Todas as redes sociais sofrem forte censura na China por um exército de policiais da internet, que excluem conteúdo criticando o governo ou convocando perturbações políticas.
No início da ascensão do TikTok, houve casos significativos de censura no aplicativo. Uma usuária dos Estados Unidos teve sua conta suspensa por discutir o tratamento dos muçulmanos em Xinjiang, na China, pelo governo de Pequim. Após intensa reação negativa do público, o TikTok se desculpou e reativou a conta.
Desde então, tem havido alguns casos de censura, diferentes das controversas decisões de moderação que todas as plataformas precisam enfrentar.
Pesquisadores do Citizen Lab compararam o TikTok com o Douyin. Eles concluíram que o TikTok não usa o mesmo tipo de censura política da sua versão para o público chinês. Para os pesquisadores, "a plataforma não pratica censura óbvia das postagens".

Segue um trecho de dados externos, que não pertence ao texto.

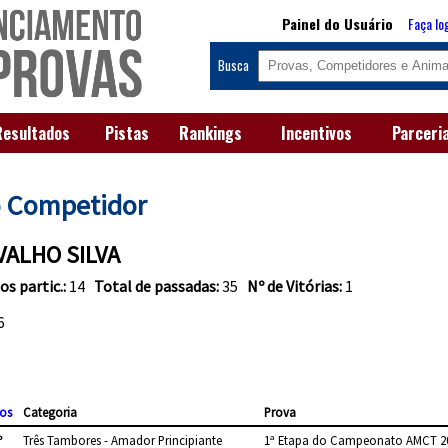
Painel do Usuário
Faça lo
Busca
Resultados
Pistas
Rankings
Incentivos
Parceri
o Competidor
VALHO SILVA
os partic.:
14
Total de passadas:
35
Nº de Vitórias:
1
6
os
Categoria
Prova
º
Três Tambores - Amador Principiante
1ª Etapa do Campeonato AMCT 2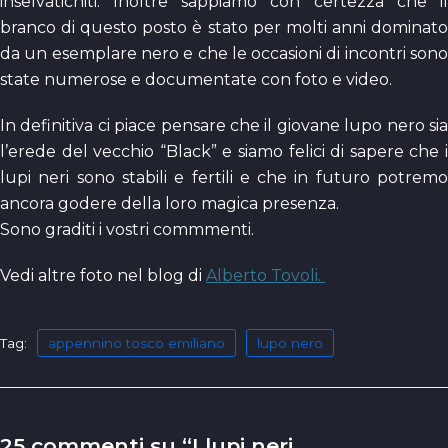
inselvatichiti. Inoltre sappiamo con certezza che il
branco di questo posto è stato per molti anni dominato
da un esemplare nero e che le occasioni di incontri sono
state numerose e documentate con foto e video.
In definitiva ci piace pensare che il giovane lupo nero sia
l’erede del vecchio “Black” e siamo felici di sapere che i
lupi neri sono stabili e fertili e che in futuro potremo
ancora godere della loro magica presenza.
Sono graditi i vostri commmenti.
Vedi altre foto nel blog di
Alberto Tovoli.
Tag:
appennino tosco emiliano
lupo nero
25 commenti su “I lupi neri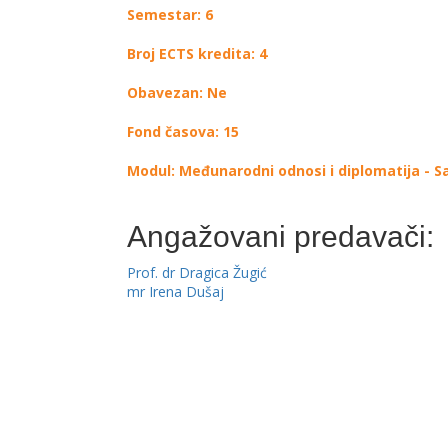
Semestar: 6
Broj ECTS kredita: 4
Obavezan: Ne
Fond časova: 15
Modul: Međunarodni odnosi i diplomatija - 
Angažovani predavači:
Prof. dr Dragica Žugić
mr Irena Dušaj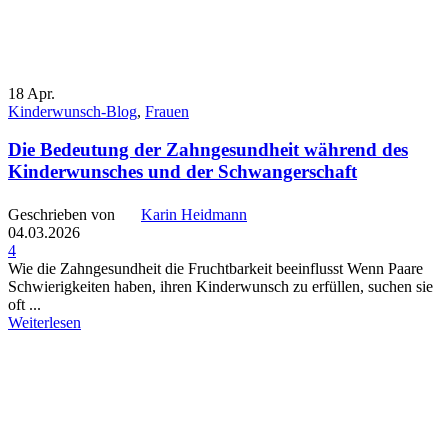
18
Apr.
Kinderwunsch-Blog
,
Frauen
Die Bedeutung der Zahngesundheit während des
Kinderwunsches und der Schwangerschaft
Geschrieben von
Karin Heidmann
04.03.2026
4
Wie die Zahngesundheit die Fruchtbarkeit beeinflusst Wenn Paare
Schwierigkeiten haben, ihren Kinderwunsch zu erfüllen, suchen sie
oft ...
Weiterlesen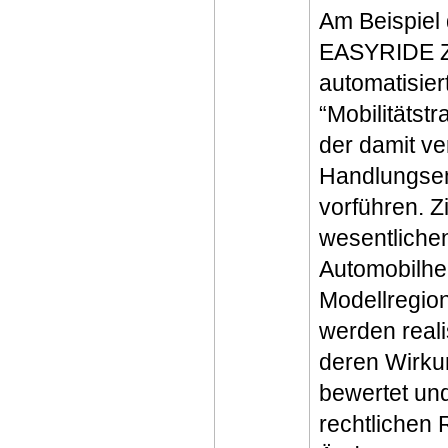
Am Beispiel
EASYRIDE Zi
automatisier
“Mobilitätst
der damit v
Handlungsemp
vorführen. 
wesentliche
Automobilher
Modellregio
werden real
deren Wirkun
bewertet und
rechtlichen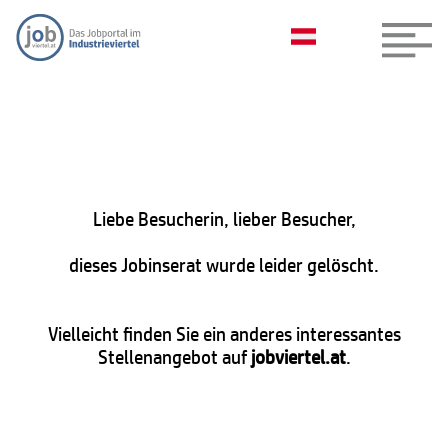
Liebe Besucherin, lieber Besucher,
dieses Jobinserat wurde leider gelöscht.
Vielleicht finden Sie ein anderes interessantes
Stellenangebot auf
jobviertel.at
.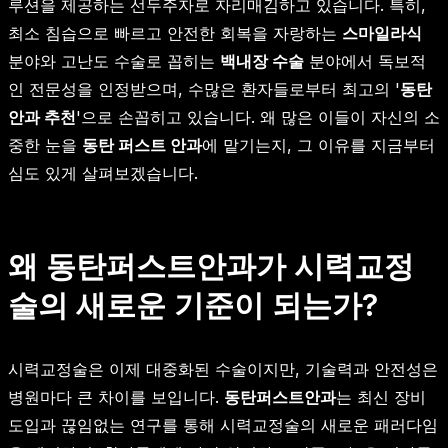
루션을 제공하는 선두주자로 자리매김하고 있습니다. 특히,
최소 침습으로 빠르고 안전한 회복을 자랑하는
스마일라식
분야와 고난도 수술로 꼽히는
백내장 수술
분야에서 독보적
인 전문성을 인정받으며, 수많은 환자들로부터 최고의 '
동탄
안과 추천
'으로 손꼽히고 있습니다. 왜 많은 이들이 자신의 소
중한 눈을
동탄 퍼스트 안과
에 맡기는지, 그 이유를 지금부터
심도 있게 살펴보겠습니다.
왜 동탄퍼스트안과가 시력교정
술의 새로운 기준이 되는가?
시력교정술은 이제 대중화된 수술이지만, 기술력과 안전성은
병원마다 큰 차이를 보입니다.
동탄퍼스트안과
는 최신 장비
도입과 끊임없는 연구를 통해 시력교정술의 새로운 패러다임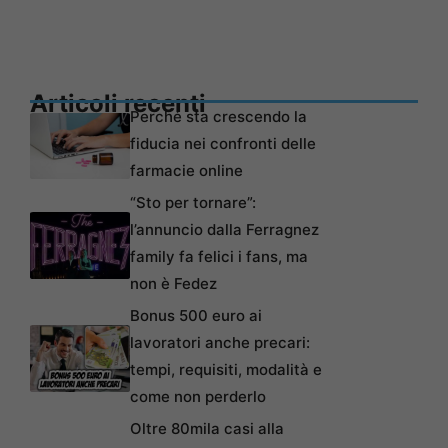
Articoli recenti
Perché sta crescendo la
fiducia nei confronti delle
farmacie online
“Sto per tornare”:
l’annuncio dalla Ferragnez
family fa felici i fans, ma
non è Fedez
Bonus 500 euro ai
lavoratori anche precari:
tempi, requisiti, modalità e
come non perderlo
Oltre 80mila casi alla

Analistas do Instituto de Tecnologia da Geórgia também pesquisaram temas como a independência de Taiwan e brincadeiras com o líder chinês Xi Jinping. Sua conclusão foi: "vídeos de todas essas categorias podem ser facilmente encontrados no TikTok. Muitos são populares e amplamente compartilhados."
Risco teórico
O quadro geral, portanto, é de receios teóricos – e de riscos teóricos.
Os críticos argumentam que o TikTok é um "cavalo de Troia" - ou seja, parece inofensivo, mas pode vir a ser uma arma poderosa em tempos de conflito, por exemplo.

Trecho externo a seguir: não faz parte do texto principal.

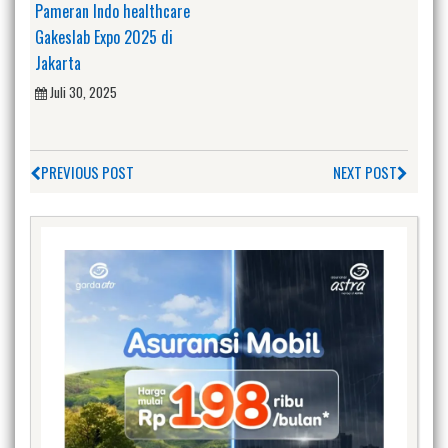
Pameran Indo healthcare
Gakeslab Expo 2025 di
Jakarta
Juli 30, 2025
PREVIOUS POST
NEXT POST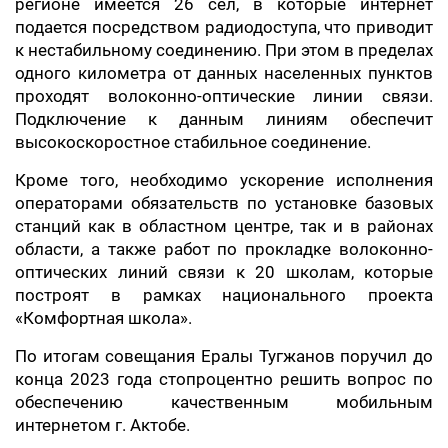
регионе имеется 26 сел, в которые интернет
подается посредством радиодоступа, что приводит
к нестабильному соединению. При этом в пределах
одного километра от данных населенных пунктов
проходят волоконно-оптические линии связи.
Подключение к данным линиям обеспечит
высокоскоростное стабильное соединение.
Кроме того, необходимо ускорение исполнения
операторами обязательств по установке базовых
станций как в областном центре, так и в районах
области, а также работ по прокладке волоконно-
оптических линий связи к 20 школам, которые
построят в рамках национального проекта
«Комфортная школа».
По итогам совещания Ералы Тугжанов поручил до
конца 2023 года стопроцентно решить вопрос по
обеспечению качественным мобильным
интернетом г. Актобе.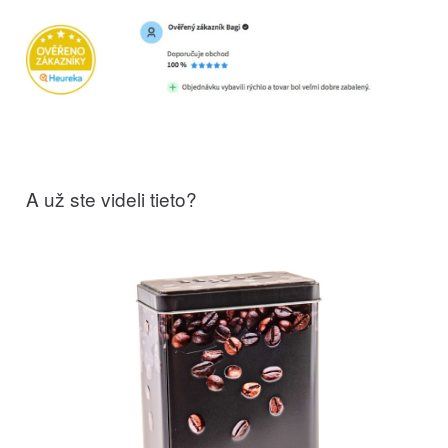
A už ste videli tieto?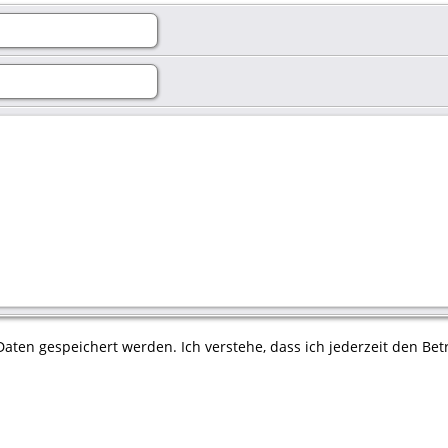
aten gespeichert werden. Ich verstehe, dass ich jederzeit den Betr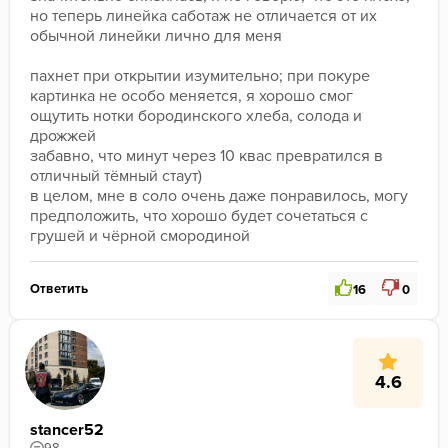
но теперь линейка саботаж не отличается от их 
обычной линейки лично для меня
пахнет при открытии изумительно; при покуре 
картинка не особо меняется, я хорошо смог 
ощутить нотки бородинского хлеба, солода и 
дрожжей
забавно, что минут через 10 квас превратился в 
отличный тёмный стаут)
в целом, мне в соло очень даже понравилось, могу 
предположить, что хорошо будет сочетаться с 
грушей и чёрной смородиной
Ответить
16
0
4.6
stancer52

O TikTok já foi proibido na Índia, que tomou ações contra o aplicativo e dezenas de outras plataformas chinesas em 2020. Mas a proibição do TikTok nos Estados Unidos pode ter enorme impacto sobre a plataforma, já que os aliados americanos tipicamente acompanham essas decisões.

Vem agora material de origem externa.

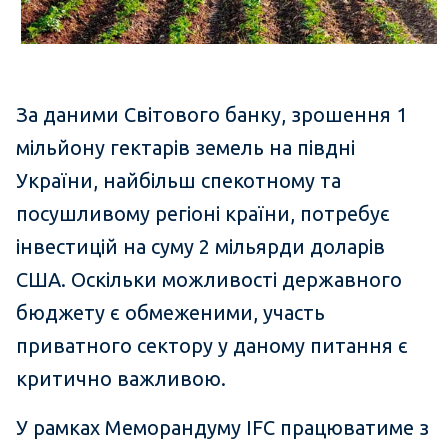
За даними Світового банку, зрошення 1
мільйону гектарів земель на півдні
України, найбільш спекотному та
посушливому регіоні країни, потребує
інвестицій на суму 2 мільярди доларів
США. Оскільки можливості державного
бюджету є обмеженими, участь
приватного сектору у даному питання є
критично важливою.
У рамках Меморандуму IFC працюватиме з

Isso ficou evidente quando os Estados Unidos lideraram, com sucesso, os apelos para bloquear a gigante chinesa das telecomunicações Huawei do desenvolvimento da infraestrutura 5G – também neste caso, com base em riscos teóricos.
E é preciso observar, naturalmente, que estes riscos são uma via de mão única. A China não precisa se preocupar com os aplicativos norte-americanos porque o seu acesso para os cidadãos chineses já foi bloqueado há vários anos.